Regression Analysis is a statistical modeling tool that is used to explain a response (criterion or dependent) variable as a function of one or more predictor (independent) variables.
Employee efficiency may be related to years of training , educational background, and age of the employee.
The amount of time until a headache is gone, when taking a pain killer, may be related to the dosage , age , and gender.
The number of votes for a presidential candidate may be related to gender, income, and the state.
In our data example, students’ performance may be related to the poverty level of students in the school or percentage of teachers with full credential in the school or number of students in the class.
Single regression is study of a single response as a function of a single predictor
\(X\): The predictor. \(x_1, x_2, \dots, x_n\) are \(n\) observations from \(X\).
\(Y\): The response. \(y_1, y_2, \dots, y_n\) are \(n\) observations from \(Y\).
In a simple linear regression model we assume this relationship is a linear function.
b) Linear function
A linear function can be determine by the intercept and the slope of the line.
The figure below shows plot of linear function
\[y = f(x) = 1 + 0.5 \times x\]
The intercept is equal to 1 and slope of the line is equal to 0.5.
The intercept represent the value of y given x = 0.
The slope represent increase in y for one unit increase in the x.

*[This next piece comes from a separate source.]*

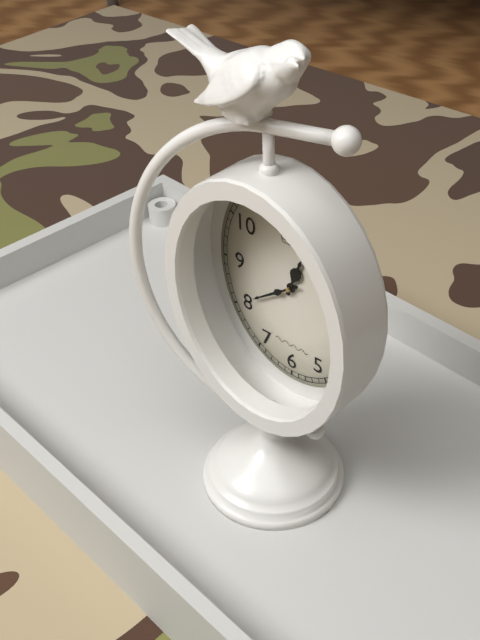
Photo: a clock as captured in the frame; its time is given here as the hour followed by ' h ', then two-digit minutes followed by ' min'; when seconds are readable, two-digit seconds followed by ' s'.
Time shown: 12 h 39 min
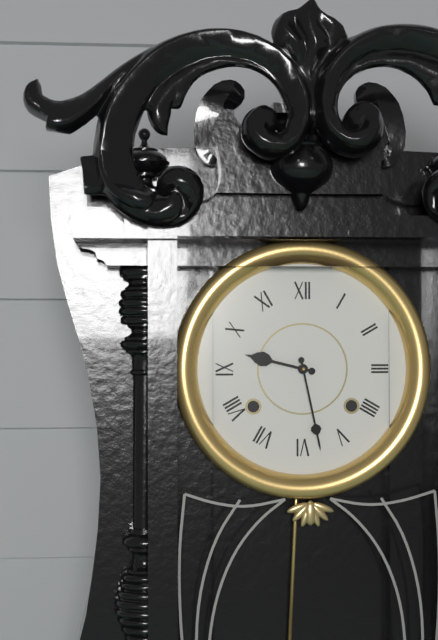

c) Linear regression as a statistical model
In a real life situation we usually cannot explain \(Y\) as an exact function of \(X\). There is always some errors or noises in the dependent variable that cannot be explained by the relationship between independent and dependent variable. We call that error or residual term in the model. We represent the formula for a simple linear model as:
\[y_i = \beta_0 + \beta_1 x_i + \epsilon_i\]
Where \(\beta_0\) is the intercept and \(\beta_1\) is The slope of the model and \(\epsilon_i\) is the residual term.
The quantities \(\beta_0\) and \(\beta_1\) are called model parameters and they are estimated from the data.
We assume the linear function can predict the mean value of the outcome for a given value of predictor variable. The mean value in mathematical statistics is noted as \(\text{E}(Y | X = x)\) and reads the expected value of \(Y\) given \(X = x\).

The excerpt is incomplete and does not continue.